See the Relay documentation on the core graphene pages for more information on customizing the Relay experience.

from graphene import relay
from graphene_django import DjangoObjectType
from .models import Question


class QuestionType(DjangoObjectType):
    class Meta:
        model = Question
        interfaces = (relay.Node,)


class QuestionConnection(relay.Connection):
    class Meta:
        node = QuestionType


class Query:
    questions = relay.ConnectionField(QuestionConnection)
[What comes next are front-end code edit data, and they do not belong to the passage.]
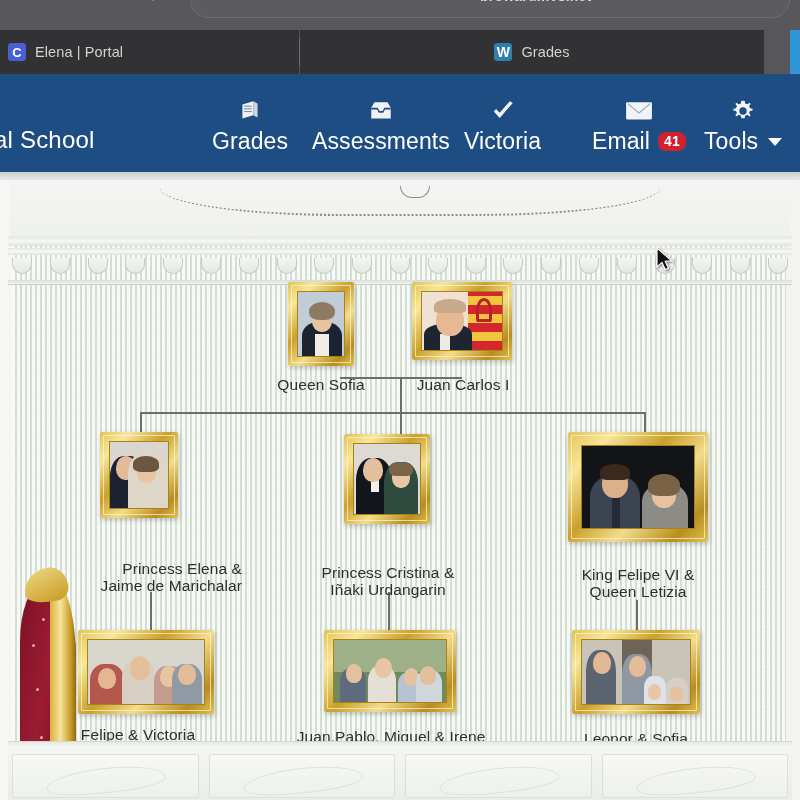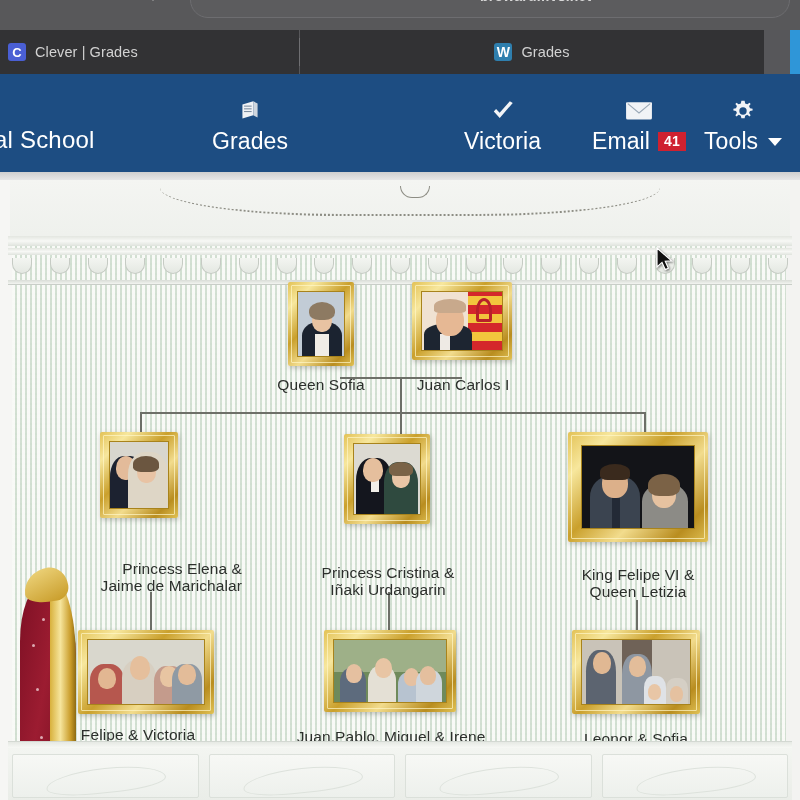--- a/index.html
+++ b/index.html
@@ -309,7 +309,7 @@
   <div class="tabstrip">
     <div class="tab tab-1">
       <div class="favicon fav-clever">C</div>
-      <div class="tab-label">Clever | Grades</div>
+      <div class="tab-label">Elena | Portal</div>
     </div>
     <div class="tab-sep"></div>
     <div class="tab tab-2">

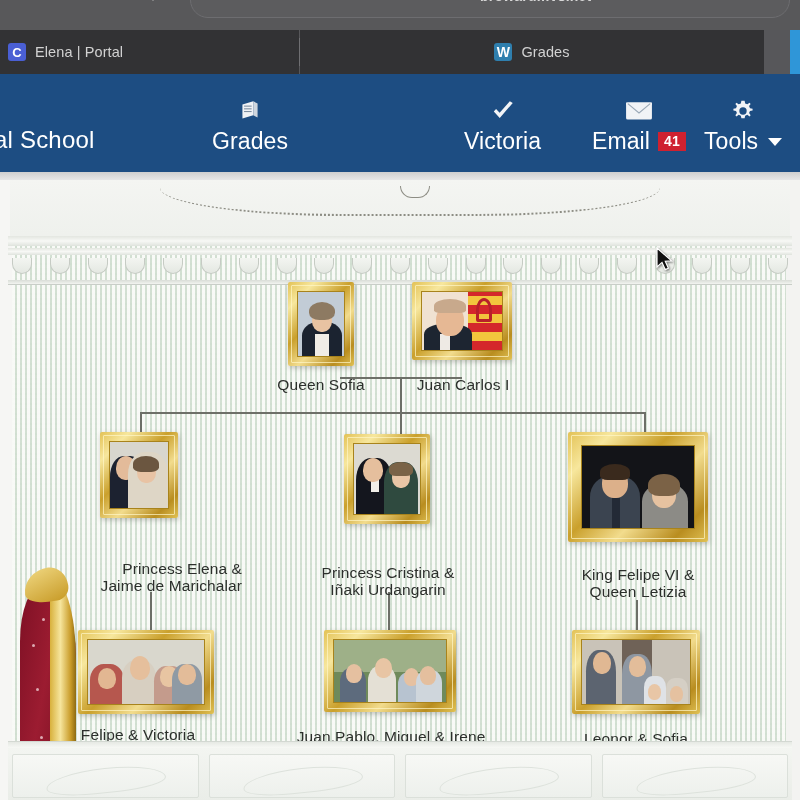--- a/index.html
+++ b/index.html
@@ -335,6 +335,16 @@
       <div class="nav-label">Grades</div>
     </div>
 
+    <div class="nav-item nav-assessments">
+      <div class="nav-icon">
+        <svg width="26" height="26" viewBox="0 0 24 24" fill="#f0f2f5">
+          <path d="M3 9 L6 4 L18 4 L21 9 L21 19 L3 19 Z"></path>
+          <path d="M3 9 L9 9 L10.5 12 L13.5 12 L15 9 L21 9 L21 10.5 L15.6 10.5
+                   L14.1 13.5 L9.9 13.5 L8.4 10.5 L3 10.5 Z" fill="#1d4d82"></path>
+        </svg>
+      </div>
+      <div class="nav-label">Assessments</div>
+    </div>
 
     <div class="nav-item nav-gradebook">
       <div class="nav-icon">

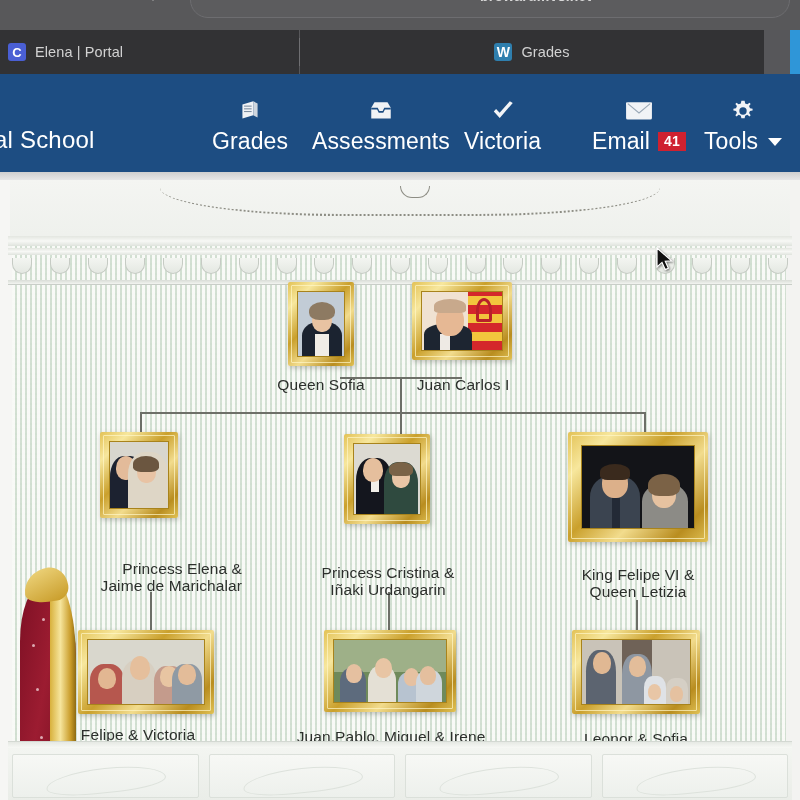--- a/index.html
+++ b/index.html
@@ -97,7 +97,7 @@
   .badge {
     background: #cf2130; color: #fff;
     font-size: 14px; font-weight: bold;
-    border-radius: 0; padding: 1px 6px 2px;
+    border-radius: 8px; padding: 1px 6px 2px;
     line-height: 1.15;
   }
   .caret {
    def resolve_questions(root, info, **kwargs):
        return Question.objects.all()

You can now execute queries like:

{
    questions (first: 2, after: "YXJyYXljb25uZWN0aW9uOjEwNQ==") {
        pageInfo {
        startCursor
        endCursor
        hasNextPage
        hasPreviousPage
        }
        edges {
        cursor
        node {
            id
            question_text
        }
        }
    }
}

Which returns:

{
    "data": {
        "questions": {
        "pageInfo": {
            "startCursor": "YXJyYXljb25uZWN0aW9uOjEwNg==",
            "endCursor": "YXJyYXljb25uZWN0aW9uOjEwNw==",
            "hasNextPage": true,
            "hasPreviousPage": false
        },
        "edges": [
            {
            "cursor": "YXJyYXljb25uZWN0aW9uOjEwNg==",
            "node": {
                "id": "UGxhY2VUeXBlOjEwNw==",
                "question_text": "How did we get here?"
            }
            },
            {
            "cursor": "YXJyYXljb25uZWN0aW9uOjEwNw==",
            "node": {
                "id": "UGxhY2VUeXBlOjEwOA==",
                "name": "Where are we?"
            }
            }
        ]
        }
    }
}

Note that relay implements pagination capabilities automatically, adding a pageInfo element, and including cursor on nodes. These elements are included in the above example for illustration.